I agree with your posting.
Thus, I would say electric vehicles, powered my mechanisms as close to direct solar and nuclear energy as is possible, safe, globally-deployable, and economical, in that order of evaluation.
Every other vehicle type seems to have too high a carbon-cost for the results attained (e.g., our individual and group convenience in our way of life, our thriving, our sustainment, our survival in an increasingly crowded world). This high cost comes from eventually having to clean up our production bi-products, or else begin to irreparably damage many species on a planetary scale, including our own, and perhaps perish.
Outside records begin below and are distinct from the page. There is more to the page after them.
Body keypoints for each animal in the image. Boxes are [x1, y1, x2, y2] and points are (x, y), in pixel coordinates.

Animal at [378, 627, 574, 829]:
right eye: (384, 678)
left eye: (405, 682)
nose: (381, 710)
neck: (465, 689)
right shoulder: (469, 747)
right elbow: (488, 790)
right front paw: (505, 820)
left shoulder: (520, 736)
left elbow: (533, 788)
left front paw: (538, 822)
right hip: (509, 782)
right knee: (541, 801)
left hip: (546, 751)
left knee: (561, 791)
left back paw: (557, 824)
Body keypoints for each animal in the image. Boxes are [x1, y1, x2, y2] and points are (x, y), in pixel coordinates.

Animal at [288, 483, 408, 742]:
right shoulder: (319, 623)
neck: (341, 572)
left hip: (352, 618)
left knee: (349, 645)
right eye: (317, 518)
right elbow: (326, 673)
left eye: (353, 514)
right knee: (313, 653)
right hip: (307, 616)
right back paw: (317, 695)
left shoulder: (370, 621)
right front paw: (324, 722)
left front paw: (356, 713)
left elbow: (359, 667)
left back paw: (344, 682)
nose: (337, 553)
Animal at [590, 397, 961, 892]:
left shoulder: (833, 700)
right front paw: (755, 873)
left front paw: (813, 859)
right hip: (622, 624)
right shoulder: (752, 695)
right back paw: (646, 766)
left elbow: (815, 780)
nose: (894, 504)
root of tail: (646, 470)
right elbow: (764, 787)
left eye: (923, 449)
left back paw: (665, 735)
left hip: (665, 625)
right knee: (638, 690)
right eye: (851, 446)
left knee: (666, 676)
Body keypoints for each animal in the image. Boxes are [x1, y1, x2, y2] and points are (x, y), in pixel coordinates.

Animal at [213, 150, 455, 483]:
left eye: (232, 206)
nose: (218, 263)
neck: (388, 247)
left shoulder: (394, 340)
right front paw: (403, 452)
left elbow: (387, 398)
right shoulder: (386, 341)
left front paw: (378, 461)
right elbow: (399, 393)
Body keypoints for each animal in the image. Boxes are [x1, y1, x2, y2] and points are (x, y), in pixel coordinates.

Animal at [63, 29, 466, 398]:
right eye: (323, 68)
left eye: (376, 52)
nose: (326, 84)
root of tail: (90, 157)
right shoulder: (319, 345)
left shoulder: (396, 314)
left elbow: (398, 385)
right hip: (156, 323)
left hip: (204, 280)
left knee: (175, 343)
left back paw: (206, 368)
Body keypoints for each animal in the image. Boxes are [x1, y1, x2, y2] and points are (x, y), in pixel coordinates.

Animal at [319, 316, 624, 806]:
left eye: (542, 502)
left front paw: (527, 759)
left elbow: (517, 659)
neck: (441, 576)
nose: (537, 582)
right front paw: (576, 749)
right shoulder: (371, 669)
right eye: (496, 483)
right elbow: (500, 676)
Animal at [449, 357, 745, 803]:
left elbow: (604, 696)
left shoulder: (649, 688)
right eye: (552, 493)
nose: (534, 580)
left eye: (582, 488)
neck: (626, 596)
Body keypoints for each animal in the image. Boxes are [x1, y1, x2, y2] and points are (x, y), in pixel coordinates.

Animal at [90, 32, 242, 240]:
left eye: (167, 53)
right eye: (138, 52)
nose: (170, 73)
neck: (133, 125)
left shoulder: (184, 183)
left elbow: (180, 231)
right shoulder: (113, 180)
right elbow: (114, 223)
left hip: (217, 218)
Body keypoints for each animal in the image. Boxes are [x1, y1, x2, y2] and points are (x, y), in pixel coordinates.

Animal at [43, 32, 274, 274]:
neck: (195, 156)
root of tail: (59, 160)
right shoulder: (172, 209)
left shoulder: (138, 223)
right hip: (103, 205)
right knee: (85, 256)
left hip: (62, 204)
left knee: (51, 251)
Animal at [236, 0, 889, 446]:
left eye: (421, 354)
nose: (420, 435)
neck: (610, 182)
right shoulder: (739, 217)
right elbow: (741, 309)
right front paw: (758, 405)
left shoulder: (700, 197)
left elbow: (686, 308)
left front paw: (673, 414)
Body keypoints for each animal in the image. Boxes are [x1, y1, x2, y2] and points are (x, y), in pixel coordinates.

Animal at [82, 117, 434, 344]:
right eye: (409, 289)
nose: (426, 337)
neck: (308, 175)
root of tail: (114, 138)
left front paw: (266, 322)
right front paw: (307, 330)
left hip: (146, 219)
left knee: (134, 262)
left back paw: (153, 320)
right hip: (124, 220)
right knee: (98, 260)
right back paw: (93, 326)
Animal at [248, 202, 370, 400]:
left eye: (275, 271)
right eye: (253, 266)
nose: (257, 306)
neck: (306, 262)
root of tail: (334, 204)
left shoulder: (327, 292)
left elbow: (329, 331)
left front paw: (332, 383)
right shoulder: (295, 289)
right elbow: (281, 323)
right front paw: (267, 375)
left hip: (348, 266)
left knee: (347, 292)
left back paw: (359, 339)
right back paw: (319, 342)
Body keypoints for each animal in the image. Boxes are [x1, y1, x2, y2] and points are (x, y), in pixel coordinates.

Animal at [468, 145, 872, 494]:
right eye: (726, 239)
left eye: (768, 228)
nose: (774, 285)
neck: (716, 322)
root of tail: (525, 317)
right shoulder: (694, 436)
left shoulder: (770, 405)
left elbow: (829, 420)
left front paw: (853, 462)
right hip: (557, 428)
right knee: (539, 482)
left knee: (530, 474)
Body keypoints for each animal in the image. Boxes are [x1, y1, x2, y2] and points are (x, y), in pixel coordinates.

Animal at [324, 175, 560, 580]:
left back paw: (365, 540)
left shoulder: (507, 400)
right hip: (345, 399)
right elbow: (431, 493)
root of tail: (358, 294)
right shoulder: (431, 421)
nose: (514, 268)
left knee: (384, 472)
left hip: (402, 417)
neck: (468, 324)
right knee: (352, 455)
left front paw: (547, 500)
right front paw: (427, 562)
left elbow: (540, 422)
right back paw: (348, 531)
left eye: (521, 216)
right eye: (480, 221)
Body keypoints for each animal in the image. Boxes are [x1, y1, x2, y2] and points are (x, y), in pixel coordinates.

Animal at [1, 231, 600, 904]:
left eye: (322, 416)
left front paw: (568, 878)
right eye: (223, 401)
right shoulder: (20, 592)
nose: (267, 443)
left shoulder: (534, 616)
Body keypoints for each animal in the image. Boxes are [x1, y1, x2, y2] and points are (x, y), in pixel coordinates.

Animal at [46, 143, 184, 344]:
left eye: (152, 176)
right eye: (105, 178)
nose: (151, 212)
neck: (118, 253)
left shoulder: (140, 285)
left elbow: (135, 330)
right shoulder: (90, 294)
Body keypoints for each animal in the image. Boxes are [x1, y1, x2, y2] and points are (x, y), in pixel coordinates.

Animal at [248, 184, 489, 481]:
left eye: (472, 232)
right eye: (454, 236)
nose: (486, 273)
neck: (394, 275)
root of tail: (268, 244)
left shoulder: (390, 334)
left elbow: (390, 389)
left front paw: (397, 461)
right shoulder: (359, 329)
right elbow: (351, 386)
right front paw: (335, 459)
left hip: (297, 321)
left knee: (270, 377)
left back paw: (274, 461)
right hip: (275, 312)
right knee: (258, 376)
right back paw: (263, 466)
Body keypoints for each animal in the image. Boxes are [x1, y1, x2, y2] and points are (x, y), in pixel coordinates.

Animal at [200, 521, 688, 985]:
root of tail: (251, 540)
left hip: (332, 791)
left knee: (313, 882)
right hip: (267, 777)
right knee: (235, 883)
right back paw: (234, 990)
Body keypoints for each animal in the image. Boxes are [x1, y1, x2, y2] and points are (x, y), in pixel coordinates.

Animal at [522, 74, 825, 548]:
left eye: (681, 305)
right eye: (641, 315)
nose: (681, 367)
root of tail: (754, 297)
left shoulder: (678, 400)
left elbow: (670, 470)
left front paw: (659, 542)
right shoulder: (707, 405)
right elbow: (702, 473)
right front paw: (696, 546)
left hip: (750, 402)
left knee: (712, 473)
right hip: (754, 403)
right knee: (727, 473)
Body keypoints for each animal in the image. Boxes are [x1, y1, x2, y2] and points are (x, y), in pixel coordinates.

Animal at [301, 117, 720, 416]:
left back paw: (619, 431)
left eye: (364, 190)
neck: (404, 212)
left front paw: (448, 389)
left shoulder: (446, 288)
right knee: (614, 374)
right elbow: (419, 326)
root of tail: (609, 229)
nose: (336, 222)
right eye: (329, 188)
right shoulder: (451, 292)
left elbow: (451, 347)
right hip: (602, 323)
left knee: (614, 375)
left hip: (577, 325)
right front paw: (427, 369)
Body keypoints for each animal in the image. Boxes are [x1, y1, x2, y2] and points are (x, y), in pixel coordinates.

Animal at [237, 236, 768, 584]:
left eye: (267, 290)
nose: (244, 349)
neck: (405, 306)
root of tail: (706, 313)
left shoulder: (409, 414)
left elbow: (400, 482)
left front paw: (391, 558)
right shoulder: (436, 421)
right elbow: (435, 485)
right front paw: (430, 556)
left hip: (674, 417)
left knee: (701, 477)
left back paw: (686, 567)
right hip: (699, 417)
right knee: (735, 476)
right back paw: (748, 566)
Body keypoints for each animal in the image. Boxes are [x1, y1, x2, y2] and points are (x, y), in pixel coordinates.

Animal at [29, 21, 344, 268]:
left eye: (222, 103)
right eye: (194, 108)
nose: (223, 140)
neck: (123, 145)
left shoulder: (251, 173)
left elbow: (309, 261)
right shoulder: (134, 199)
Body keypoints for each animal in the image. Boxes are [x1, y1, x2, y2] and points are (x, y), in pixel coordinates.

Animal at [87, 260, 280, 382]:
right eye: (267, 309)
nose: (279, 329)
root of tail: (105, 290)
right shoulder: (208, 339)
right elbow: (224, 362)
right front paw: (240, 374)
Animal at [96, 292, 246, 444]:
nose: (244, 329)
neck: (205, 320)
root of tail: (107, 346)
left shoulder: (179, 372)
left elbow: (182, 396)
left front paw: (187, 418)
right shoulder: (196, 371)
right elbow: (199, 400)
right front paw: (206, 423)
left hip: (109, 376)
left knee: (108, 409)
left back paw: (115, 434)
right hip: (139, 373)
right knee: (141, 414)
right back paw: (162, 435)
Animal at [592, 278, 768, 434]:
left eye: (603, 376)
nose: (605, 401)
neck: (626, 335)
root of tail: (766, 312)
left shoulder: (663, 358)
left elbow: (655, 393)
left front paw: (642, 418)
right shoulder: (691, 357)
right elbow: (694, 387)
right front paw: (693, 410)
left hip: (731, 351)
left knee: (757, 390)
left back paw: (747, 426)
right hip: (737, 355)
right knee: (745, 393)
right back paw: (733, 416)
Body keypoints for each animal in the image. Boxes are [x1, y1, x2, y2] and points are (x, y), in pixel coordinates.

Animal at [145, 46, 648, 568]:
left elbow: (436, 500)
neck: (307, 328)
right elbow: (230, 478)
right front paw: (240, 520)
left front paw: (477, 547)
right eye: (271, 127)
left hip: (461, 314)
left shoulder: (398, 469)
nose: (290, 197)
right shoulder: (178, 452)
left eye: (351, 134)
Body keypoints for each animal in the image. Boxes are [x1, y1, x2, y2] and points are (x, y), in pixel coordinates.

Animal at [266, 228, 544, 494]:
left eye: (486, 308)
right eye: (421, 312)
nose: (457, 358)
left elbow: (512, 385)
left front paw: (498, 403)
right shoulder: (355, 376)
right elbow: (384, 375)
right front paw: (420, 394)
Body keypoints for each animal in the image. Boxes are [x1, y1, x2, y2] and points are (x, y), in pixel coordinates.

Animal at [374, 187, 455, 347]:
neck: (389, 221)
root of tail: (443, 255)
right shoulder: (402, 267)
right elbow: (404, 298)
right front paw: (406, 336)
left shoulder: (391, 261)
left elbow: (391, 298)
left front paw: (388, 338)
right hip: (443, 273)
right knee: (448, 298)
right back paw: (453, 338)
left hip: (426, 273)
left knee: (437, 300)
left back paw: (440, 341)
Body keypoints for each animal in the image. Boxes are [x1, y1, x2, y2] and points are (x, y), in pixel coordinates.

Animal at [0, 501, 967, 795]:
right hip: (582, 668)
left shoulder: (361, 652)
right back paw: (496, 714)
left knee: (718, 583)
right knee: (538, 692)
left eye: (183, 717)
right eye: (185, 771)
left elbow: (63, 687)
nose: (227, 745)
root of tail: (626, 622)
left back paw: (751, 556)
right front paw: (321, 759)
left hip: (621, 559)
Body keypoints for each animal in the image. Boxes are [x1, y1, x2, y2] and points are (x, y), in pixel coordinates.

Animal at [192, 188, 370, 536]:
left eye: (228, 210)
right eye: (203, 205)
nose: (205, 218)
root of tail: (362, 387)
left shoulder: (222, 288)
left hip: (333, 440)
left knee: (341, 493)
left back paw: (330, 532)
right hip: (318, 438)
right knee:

I would describe it as follows. Count the number of "conversion" steps from the natural source (e.g., sun, wind, soil, sea, volcanic/geo-thermal, geologic hydrocarbon, nuclear forces) to the delivery of the results we value (e.g., free vehicle mileage with no maintenance), calculate the collection cost (i.e., collecting, storing, loading into production mechanism such as vehicle) per use, calculate the collection infrastructure/manufacturing and maintenance costs, calculate the greenhouse gas remediation costs (e.g., carbon costs). Plug those into a formula, and see which source/collection/conversion/production/remediation life cycle scenario has the highest overall value to the planet (not to the person, nation, industry, or our species). Note that the greenhouse-gas remediation cost will probably be a dominant factor in determining this value of planetary energy consumption for planetary production.
I would speculate that this formula would show solar and nuclear to be the most efficient energy sources overall, with these also having the least likelihood of disrupting the planetary balance between our needs for production and the planet's need to sustain and enrich itself and us.